Handling Time Splay
A common problem in event analytics is what I'll call "time splay". Your log pipeline collects a bunch of events during the 24 hour period of Feb 17, 2017 PST, and you initially expect that your events will all therefore have timestamps from Feb 17, 2017 PST.
But when you take a closer look, you realize that the events you collected during Feb 17, 2017 PST actually have some timestamps that are far older, stretching back days or even weeks into the past. And you also have some timestamps that are newer (even though it seems impossible for events to have timestamps newer than the actual current time). This is actually pretty common, either due to collection delays in your log pipeline, or because your event timestamps are being set by the client and are simply not accurate.
The Impact of Time Splay
There are a couple cases where this might impact you:
- You run a query over the last month and get a certain result. Then you wait a day and run the same query again, and suddenly you see a spike in activity from 3 weeks ago that you could swear wasn't there when you ran the query yesterday. If you have a lot of time splay, then it might be that events were ingested in the last day which were timestamped from 3 weeks ago.

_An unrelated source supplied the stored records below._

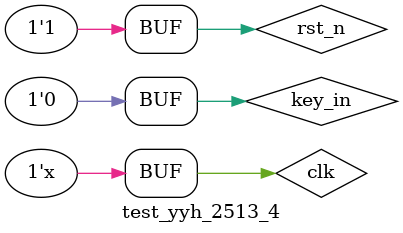
<source format=v>
`timescale 1ns/1ns
module test_yyh_2513_4;

reg clk, rst_n, key_in;
wire key_flag, key_state;
wire [3:0]digital;

yyh_2513_4_1 t (
	.clk(clk), 
	.rst_n(rst_n), 
	.key_in(key_in), 
	.key_flag(key_flag), 
	.key_state(key_state),
	.digital(digital)
);

initial clk = 1;
always#10 clk = ~clk;  //时钟周期为20ns

initial begin 
	rst_n = 0;
	key_in = 0;
	#2000;
	rst_n = 1;
	#2000;
	
	#300_000 
	key_in = 1;#1000_000;
	key_in = 0;#1000_000;
	key_in = 1;#1000_000;
	key_in = 0;#1000_000;
	key_in = 1;#1000_000;
	key_in = 0;#1000_000;
	key_in = 1;#1000_000;
	key_in = 0;#1000_000;
	key_in = 1;#1000_000;
	key_in = 0;#1000_000;
	key_in = 1;#20_000_100;
	
	#300_000;
	
	key_in = 0;#1000_000;
	key_in = 1;#1000_000;
	key_in = 0;#1000_000;
	key_in = 1;#1000_000;
	key_in = 0;#1000_000;
	key_in = 1;#1000_000;
	key_in = 0;#1000_000;
	key_in = 1;#1000_000;
	key_in = 0;#1000_000;
	key_in = 1;#1000_000;
	key_in = 0;#30_100_000;
	#300_000 
	key_in = 1;#1000_000;
	key_in = 0;#1000_000;
	key_in = 1;#1000_000;
	key_in = 0;#1000_000;
	key_in = 1;#1000_000;
	key_in = 0;#1000_000;
	key_in = 1;#1000_000;
	key_in = 0;#1000_000;
	key_in = 1;#1000_000;
	key_in = 0;#1000_000;
	key_in = 1;#30_000_100;
	#300_000;
	key_in = 0;#1000_000;
	key_in = 1;#1000_000;
	key_in = 0;#1000_000;
	key_in = 1;#1000_000;
	key_in = 0;#1000_000;
	key_in = 1;#1000_000;
	key_in = 0;#1000_000;
	key_in = 1;#1000_000;
	key_in = 0;#1000_000;
	key_in = 1;#1000_000;
	key_in = 0;#30_100_000;
	#300_000 
	key_in = 1;#1000_000;
	key_in = 0;#1000_000;
	key_in = 1;#1000_000;
	key_in = 0;#1000_000;
	key_in = 1;#1000_000;
	key_in = 0;#1000_000;
	key_in = 1;#1000_000;
	key_in = 0;#1000_000;
	key_in = 1;#1000_000;
	key_in = 0;#1000_000;
	key_in = 1;#30_000_100;
	#300_000;
	key_in = 0;#1000_000;
	key_in = 1;#1000_000;
	key_in = 0;#1000_000;
	key_in = 1;#1000_000;
	key_in = 0;#1000_000;
	key_in = 1;#1000_000;
	key_in = 0;#1000_000;
	key_in = 1;#1000_000;
	key_in = 0;#1000_000;
	key_in = 1;#1000_000;
	key_in = 0;#30_100_000;
	
end
endmodule

</source>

- You decide to delete and reingest data from a certain time period because you realize you want to apply a different transformation to get more value out of the data. If you have a lot of time splay, then it's hard to match up a time range of data you want to delete against the data files you need to reingest to repopulate that time range.

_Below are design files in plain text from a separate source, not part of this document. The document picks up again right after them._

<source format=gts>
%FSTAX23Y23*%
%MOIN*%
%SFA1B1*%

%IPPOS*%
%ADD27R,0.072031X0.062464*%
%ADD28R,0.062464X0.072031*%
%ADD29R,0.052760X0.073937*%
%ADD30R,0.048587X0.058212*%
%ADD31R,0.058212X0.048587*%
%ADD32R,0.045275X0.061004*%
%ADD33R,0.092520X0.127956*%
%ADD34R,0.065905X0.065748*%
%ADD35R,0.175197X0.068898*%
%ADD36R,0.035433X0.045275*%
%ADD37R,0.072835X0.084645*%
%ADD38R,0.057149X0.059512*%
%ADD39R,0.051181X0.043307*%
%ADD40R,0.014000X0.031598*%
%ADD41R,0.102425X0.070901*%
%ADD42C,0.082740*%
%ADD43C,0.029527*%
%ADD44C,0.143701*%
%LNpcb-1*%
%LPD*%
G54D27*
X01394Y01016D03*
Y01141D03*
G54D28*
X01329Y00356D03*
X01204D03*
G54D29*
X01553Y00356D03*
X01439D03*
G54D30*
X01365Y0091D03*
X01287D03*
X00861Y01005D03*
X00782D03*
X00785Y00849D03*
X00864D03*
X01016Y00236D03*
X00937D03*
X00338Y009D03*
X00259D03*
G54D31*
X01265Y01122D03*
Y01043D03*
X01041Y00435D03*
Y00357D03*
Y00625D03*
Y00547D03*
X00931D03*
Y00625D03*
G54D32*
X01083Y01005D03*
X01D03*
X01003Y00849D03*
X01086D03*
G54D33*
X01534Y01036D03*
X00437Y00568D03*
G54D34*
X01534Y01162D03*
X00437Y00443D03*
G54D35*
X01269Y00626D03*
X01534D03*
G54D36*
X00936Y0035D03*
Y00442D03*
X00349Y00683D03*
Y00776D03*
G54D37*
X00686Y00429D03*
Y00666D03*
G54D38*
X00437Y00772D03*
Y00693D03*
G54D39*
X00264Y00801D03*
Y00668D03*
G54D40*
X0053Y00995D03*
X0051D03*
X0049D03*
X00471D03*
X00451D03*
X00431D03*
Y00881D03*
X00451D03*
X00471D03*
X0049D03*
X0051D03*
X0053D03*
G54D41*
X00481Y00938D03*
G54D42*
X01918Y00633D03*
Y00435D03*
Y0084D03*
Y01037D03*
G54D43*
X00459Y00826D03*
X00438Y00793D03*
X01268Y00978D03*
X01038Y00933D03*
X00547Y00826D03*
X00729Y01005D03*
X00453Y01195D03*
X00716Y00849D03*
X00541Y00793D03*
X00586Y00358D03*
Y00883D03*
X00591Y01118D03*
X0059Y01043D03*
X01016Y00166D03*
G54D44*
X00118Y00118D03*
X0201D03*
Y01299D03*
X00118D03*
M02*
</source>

Approaches For Handling Time Splay
So what can you do about time splay? You have a few options:
- Investigate it to determine how much time splay you have. The Transformer Library provides an add_file_date transform to insert the timestamp of the origin data file into each event. This allows you to run a query in Interana to see, for events that in theory came from files timestamped with Feb 17, 2017 PST, did the events all actually have timestamps within Feb 17, 2017 PST?
- Truncate it. The Transformer Library provides a time_convert transform to process the timestamp of your individual events, and discard events that are too far outside a window you configure (presumably based on the timestamp of your data file). Throwing events away isn't ideal, but it can guarantee you that the only thing that will change between yesterday and today are events in the last day (not events from days or weeks ago).
- Do time correction upstream in your logging pipeline. If you are getting events sent from clients and you cannot guarantee the correctness of their timestamps, you can apply an algorithm like "when I receive this event, I set / adjust its timestamp based on the (reliable) server time that I received it, and ignore the client timestamp".